— begin Record set —
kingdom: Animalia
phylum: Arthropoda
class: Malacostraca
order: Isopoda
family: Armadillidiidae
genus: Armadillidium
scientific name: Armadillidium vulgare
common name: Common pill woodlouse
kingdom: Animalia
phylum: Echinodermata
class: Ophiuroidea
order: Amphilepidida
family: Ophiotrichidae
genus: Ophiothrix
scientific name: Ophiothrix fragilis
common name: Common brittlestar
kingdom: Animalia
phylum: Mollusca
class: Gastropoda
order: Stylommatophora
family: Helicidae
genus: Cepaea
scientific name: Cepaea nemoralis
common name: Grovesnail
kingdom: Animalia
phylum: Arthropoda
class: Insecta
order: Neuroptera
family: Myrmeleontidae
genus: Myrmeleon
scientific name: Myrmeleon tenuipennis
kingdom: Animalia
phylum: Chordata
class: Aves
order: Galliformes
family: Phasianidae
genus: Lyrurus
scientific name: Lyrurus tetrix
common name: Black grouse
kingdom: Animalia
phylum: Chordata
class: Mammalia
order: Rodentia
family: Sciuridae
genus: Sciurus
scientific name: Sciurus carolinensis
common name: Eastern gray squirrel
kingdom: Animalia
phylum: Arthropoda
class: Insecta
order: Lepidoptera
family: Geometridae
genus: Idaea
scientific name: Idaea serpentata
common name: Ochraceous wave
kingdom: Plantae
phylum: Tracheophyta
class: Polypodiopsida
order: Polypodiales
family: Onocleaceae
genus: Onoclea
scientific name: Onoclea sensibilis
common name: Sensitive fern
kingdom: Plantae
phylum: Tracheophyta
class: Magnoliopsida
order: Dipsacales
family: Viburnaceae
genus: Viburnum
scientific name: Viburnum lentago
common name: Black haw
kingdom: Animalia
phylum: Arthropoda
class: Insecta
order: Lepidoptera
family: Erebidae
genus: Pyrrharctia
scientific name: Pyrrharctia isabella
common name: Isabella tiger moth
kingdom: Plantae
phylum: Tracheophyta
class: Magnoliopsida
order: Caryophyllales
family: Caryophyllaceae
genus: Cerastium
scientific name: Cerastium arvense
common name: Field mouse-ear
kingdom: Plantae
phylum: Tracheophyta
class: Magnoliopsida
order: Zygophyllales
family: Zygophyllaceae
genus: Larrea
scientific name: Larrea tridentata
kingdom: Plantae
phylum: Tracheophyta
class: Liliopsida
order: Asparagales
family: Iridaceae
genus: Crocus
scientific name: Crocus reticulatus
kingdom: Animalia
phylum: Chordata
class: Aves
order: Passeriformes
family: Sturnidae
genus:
— end Record set —
## Required work
Print every one of the lines above again, word for word.

## Final answer
kingdom: Animalia
phylum: Arthropoda
class: Malacostraca
order: Isopoda
family: Armadillidiidae
genus: Armadillidium
scientific name: Armadillidium vulgare
common name: Common pill woodlouse
kingdom: Animalia
phylum: Echinodermata
class: Ophiuroidea
order: Amphilepidida
family: Ophiotrichidae
genus: Ophiothrix
scientific name: Ophiothrix fragilis
common name: Common brittlestar
kingdom: Animalia
phylum: Mollusca
class: Gastropoda
order: Stylommatophora
family: Helicidae
genus: Cepaea
scientific name: Cepaea nemoralis
common name: Grovesnail
kingdom: Animalia
phylum: Arthropoda
class: Insecta
order: Neuroptera
family: Myrmeleontidae
genus: Myrmeleon
scientific name: Myrmeleon tenuipennis
kingdom: Animalia
phylum: Chordata
class: Aves
order: Galliformes
family: Phasianidae
genus: Lyrurus
scientific name: Lyrurus tetrix
common name: Black grouse
kingdom: Animalia
phylum: Chordata
class: Mammalia
order: Rodentia
family: Sciuridae
genus: Sciurus
scientific name: Sciurus carolinensis
common name: Eastern gray squirrel
kingdom: Animalia
phylum: Arthropoda
class: Insecta
order: Lepidoptera
family: Geometridae
genus: Idaea
scientific name: Idaea serpentata
common name: Ochraceous wave
kingdom: Plantae
phylum: Tracheophyta
class: Polypodiopsida
order: Polypodiales
family: Onocleaceae
genus: Onoclea
scientific name: Onoclea sensibilis
common name: Sensitive fern
kingdom: Plantae
phylum: Tracheophyta
class: Magnoliopsida
order: Dipsacales
family: Viburnaceae
genus: Viburnum
scientific name: Viburnum lentago
common name: Black haw
kingdom: Animalia
phylum: Arthropoda
class: Insecta
order: Lepidoptera
family: Erebidae
genus: Pyrrharctia
scientific name: Pyrrharctia isabella
common name: Isabella tiger moth
kingdom: Plantae
phylum: Tracheophyta
class: Magnoliopsida
order: Caryophyllales
family: Caryophyllaceae
genus: Cerastium
scientific name: Cerastium arvense
common name: Field mouse-ear
kingdom: Plantae
phylum: Tracheophyta
class: Magnoliopsida
order: Zygophyllales
family: Zygophyllaceae
genus: Larrea
scientific name: Larrea tridentata
kingdom: Plantae
phylum: Tracheophyta
class: Liliopsida
order: Asparagales
family: Iridaceae
genus: Crocus
scientific name: Crocus reticulatus
kingdom: Animalia
phylum: Chordata
class: Aves
order: Passeriformes
family: Sturnidae
genus:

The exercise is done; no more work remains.